Soil erosion does not contribute to carbon release, on the contrary. By burying carbon in depositional environments and, at the same time, dynamically replacing C at eroding sites the balance is (slightly) positive, i.e. soil erosion leads to a net withdrawal of carbon from the atmosphere. Read the paper by Van Oost et al. (Science, 2007) for more info.

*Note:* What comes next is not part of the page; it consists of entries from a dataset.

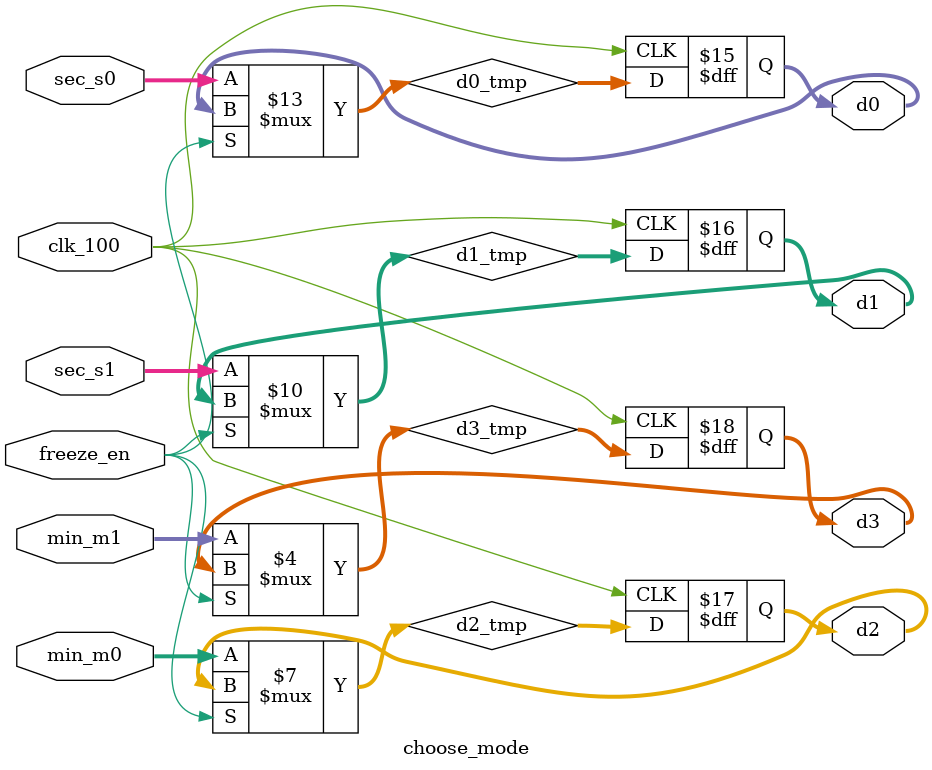
<source format=v>
`timescale 1ns / 1ps


module choose_mode(
    input clk_100,
    input [3:0] sec_s0,
    input [3:0] sec_s1,
    input [3:0] min_m0,
    input [3:0] min_m1,
    input freeze_en,
    output reg [3:0] d0,
    output reg [3:0] d1,
    output reg [3:0] d2,
    output reg [3:0] d3
    );
    reg [3:0] d0_tmp;
    reg [3:0] d1_tmp;
    reg [3:0] d2_tmp;
    reg [3:0] d3_tmp;
    
    always@( posedge clk_100 )
    begin
        d0 <= d0_tmp;
        d1 <= d1_tmp;
        d2 <= d2_tmp;
        d3 <= d3_tmp;
    end
    
    always@*
        if(freeze_en)
        begin
            d0_tmp <= d0;
            d1_tmp <= d1;
            d2_tmp <= d2;
            d3_tmp <= d3;
        end
        else
        begin
            d0_tmp <= sec_s0;
            d1_tmp <= sec_s1;
            d2_tmp <= min_m0;
            d3_tmp <= min_m1;
        end
    
endmodule

</source>
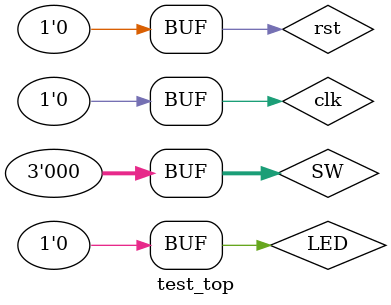
<source format=v>
`timescale 1ns / 1ps


module test_top;

	// Inputs
	reg rst;
	reg clk;
	reg [2:0] SW;
	reg LED;

	// Outputs
	wire [31:0] CPU_F;
	wire CPU_ZF;
	wire CPU_OF;
	wire [31:0] A;
	wire [31:0] B;
	wire [2:0] ALU_OP;
	wire [4:0] Addr;
	wire [31:0] Data;

	// Instantiate the Unit Under Test (UUT)
	top uut (
		.rst(rst), 
		.clk(clk), 
		.SW(SW), 
		.LED(LED), 
		.CPU_F(CPU_F), 
		.CPU_ZF(CPU_ZF), 
		.CPU_OF(CPU_OF), 
		.A(A), 
		.B(B), 
		.ALU_OP(ALU_OP), 
		.Addr(Addr), 
		.Data(Data)
	);

	initial begin
		// Initialize Inputs
		rst = 0;
		clk = 0;
		SW = 0;
		LED = 0;

		// Wait 100 ns for global reset to finish
		#100;
        
		// Add stimulus here

	end
      
endmodule


</source>
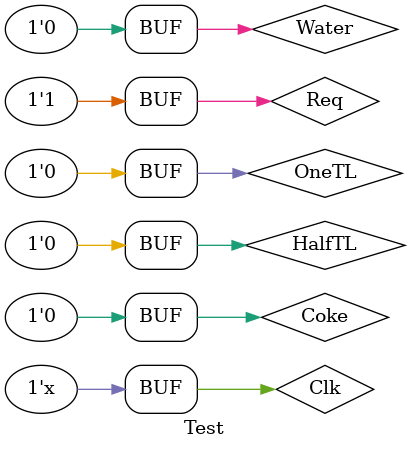
<source format=v>
`timescale 1ns / 1ps


module Test;

	// Inputs
	reg Req;
	reg OneTL;
	reg HalfTL;
	reg Coke;
	reg Water;
	reg Clk;

	// Outputs
	wire Change1;
	wire Change05;
	wire G_Coke;
	wire G_Water;

	// Instantiate the Unit Under Test (UUT)
	VendingMachine uut (
		.Req(Req), 
		.OneTL(OneTL), 
		.HalfTL(HalfTL), 
		.Change1(Change1), 
		.Change05(Change05), 
		.Coke(Coke), 
		.Water(Water), 
		.Clk(Clk), 
		.G_Coke(G_Coke), 
		.G_Water(G_Water)
	);

	initial begin
		// 0,5 Lira Water.
		Req = 1;
		OneTL = 0;
		HalfTL = 0;
		Coke = 0;
		Water = 0;
		Clk = 0;
		#10;
		Req = 0;
		OneTL = 0;
		HalfTL = 1;
		Coke = 0;
		Water = 0;
		#10;
		Req = 0;
		OneTL = 0;
		HalfTL = 0;
		Coke = 0;
		Water = 1;
		#10;
		// 1 Lira Coke.
		Req = 1;
		OneTL = 0;
		HalfTL = 0;
		Coke = 0;
		Water = 0;
		#10;
		Req = 0;
		OneTL = 1;
		HalfTL = 0;
		Coke = 0;
		Water = 0;
		#10;
		Req = 0;
		OneTL = 0;
		HalfTL = 0;
		Coke = 1;
		Water = 0;
		#10;
		// 2 Lira Water.
		Req = 1;
		OneTL = 0;
		HalfTL = 0;
		Coke = 0;
		Water = 0;
		#10;
		Req = 0;
		OneTL = 1;
		HalfTL = 0;
		Coke = 0;
		Water = 0;
		#10;
		Req = 0;
		OneTL = 1;
		HalfTL = 0;
		Coke = 0;
		Water = 0;
		#10;
		Req = 0;
		OneTL = 0;
		HalfTL = 0;
		Coke = 0;
		Water = 1;
		#10;
		// 2 Lira Water.
		Req = 1;
		OneTL = 0;
		HalfTL = 0;
		Coke = 0;
		Water = 0;
		#10;
		Req = 0;
		OneTL = 0;
		HalfTL = 1;
		Coke = 0;
		Water = 0;
		#10;
		Req = 0;
		OneTL = 1;
		HalfTL = 0;
		Coke = 0;
		Water = 0;
		#10;
		Req = 0;
		OneTL = 0;
		HalfTL = 1;
		Coke = 0;
		Water = 0;
		#10;
		Req = 0;
		OneTL = 0;
		HalfTL = 0;
		Coke = 0;
		Water = 1;
		#10;
		// 1,5 Lira Water.
		Req = 1;
		OneTL = 0;
		HalfTL = 0;
		Coke = 0;
		Water = 0;
		#10;
		Req = 0;
		OneTL = 1;
		HalfTL = 0;
		Coke = 0;
		Water = 0;
		#10;
		Req = 0;
		OneTL = 0;
		HalfTL = 1;
		Coke = 0;
		Water = 0;
		#10;
		Req = 0;
		OneTL = 0;
		HalfTL = 0;
		Coke = 0;
		Water = 1;
		#10;
		// 2 Lira Coke.
		Req = 1;
		OneTL = 0;
		HalfTL = 0;
		Coke = 0;
		Water = 0;
		#10;
		Req = 0;
		OneTL = 1;
		HalfTL = 0;
		Coke = 0;
		Water = 0;
		#10;
		Req = 0;
		OneTL = 1;
		HalfTL = 0;
		Coke = 0;
		Water = 0;
		#10;
		Req = 0;
		OneTL = 0;
		HalfTL = 0;
		Coke = 1;
		Water = 0;
		#10;
		// 2,5 Lira Coke.
		Req = 1;
		OneTL = 0;
		HalfTL = 0;
		Coke = 0;
		Water = 0;
		#10;
		Req = 0;
		OneTL = 1;
		HalfTL = 0;
		Coke = 0;
		Water = 0;
		#10;
		Req = 0;
		OneTL = 1;
		HalfTL = 0;
		Coke = 0;
		Water = 0;
		#10;
		Req = 0;
		OneTL = 0;
		HalfTL = 1;
		Coke = 0;
		Water = 0;
		#10;
		Req = 0;
		OneTL = 0;
		HalfTL = 0;
		Coke = 1;
		Water = 0;
		#10;
		// 2,5 Lira Water.
		Req = 1;
		OneTL = 0;
		HalfTL = 0;
		Coke = 0;
		Water = 0;
		#10;
		Req = 0;
		OneTL = 1;
		HalfTL = 0;
		Coke = 0;
		Water = 0;
		#10;
		Req = 0;
		OneTL = 1;
		HalfTL = 0;
		Coke = 0;
		Water = 0;
		#10;
		Req = 0;
		OneTL = 0;
		HalfTL = 1;
		Coke = 0;
		Water = 0;
		#10;
		Req = 0;
		OneTL = 0;
		HalfTL = 0;
		Coke = 0;
		Water = 1;
		#10;
		// 3 Lira Coke.
		Req = 1;
		OneTL = 0;
		HalfTL = 0;
		Coke = 0;
		Water = 0;
		#10;
		Req = 0;
		OneTL = 1;
		HalfTL = 0;
		Coke = 0;
		Water = 0;
		#10;
		Req = 0;
		OneTL = 1;
		HalfTL = 0;
		Coke = 0;
		Water = 0;
		#10;
		Req = 0;
		OneTL = 1;
		HalfTL = 0;
		Coke = 0;
		Water = 0;
		#10;
		Req = 0;
		OneTL = 0;
		HalfTL = 0;
		Coke = 1;
		Water = 0;
		#10;
		// 3 Lira Water.
		Req = 1;
		OneTL = 0;
		HalfTL = 0;
		Coke = 0;
		Water = 0;
		#10;
		Req = 0;
		OneTL = 1;
		HalfTL = 0;
		Coke = 0;
		Water = 0;
		#10;
		Req = 0;
		OneTL = 1;
		HalfTL = 0;
		Coke = 0;
		Water = 0;
		#10;
		Req = 0;
		OneTL = 1;
		HalfTL = 0;
		Coke = 0;
		Water = 0;
		#10;
		Req = 0;
		OneTL = 0;
		HalfTL = 0;
		Coke = 0;
		Water = 1;
		#10;
		//Stop
		Req = 1;
		OneTL = 0;
		HalfTL = 0;
		Coke = 0;
		Water = 0;
		#10;
	end
   always #5 Clk=!Clk;
      
endmodule


</source>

Papers by Lal et al only present one side of this erosion and C argument. For the alternative view (which is much more widely accepted in the scientific community at this point) see:
Now, it is perhaps a good idea to explain a bit better what the difference in vision is, between the papers by Lal et al. on the one hand and the papers by Stallard, Van Oost, Berhe, Harden...on the other side. It is actually not that difficult:
- Lal et al. consider the mineralization of soil organic carbon due to erosion. Erosion leads to soil disruption and aggregate breakdown and, hence, some mineralizationof the SOC that is eroded is indeed to be expected. Lal et al. use a rather large estimate of this effect to come to the conclusion that erosion is a source of carbon to the atmosphere.
- We believe that this vision is too simplistic. A lot of the carbon that is eroded is not mineralized, but buried, possibly for centuries or millenia. On the other hand, soil organic carbon that is removed from the eroding sites is, over the long term, replaced.
The overall balance is therefore positive for the soil: the sum of the buried carbon and the new carbon that replaces the eroded carbon is larger than the total carbon stock that you would expect when the landscape would be entirely stable.
This is not to say that erosion is positive for the soil resource as such: the negative consequences of excessive soil erosion far outweigh the slightly positive effect of additional carbon burial.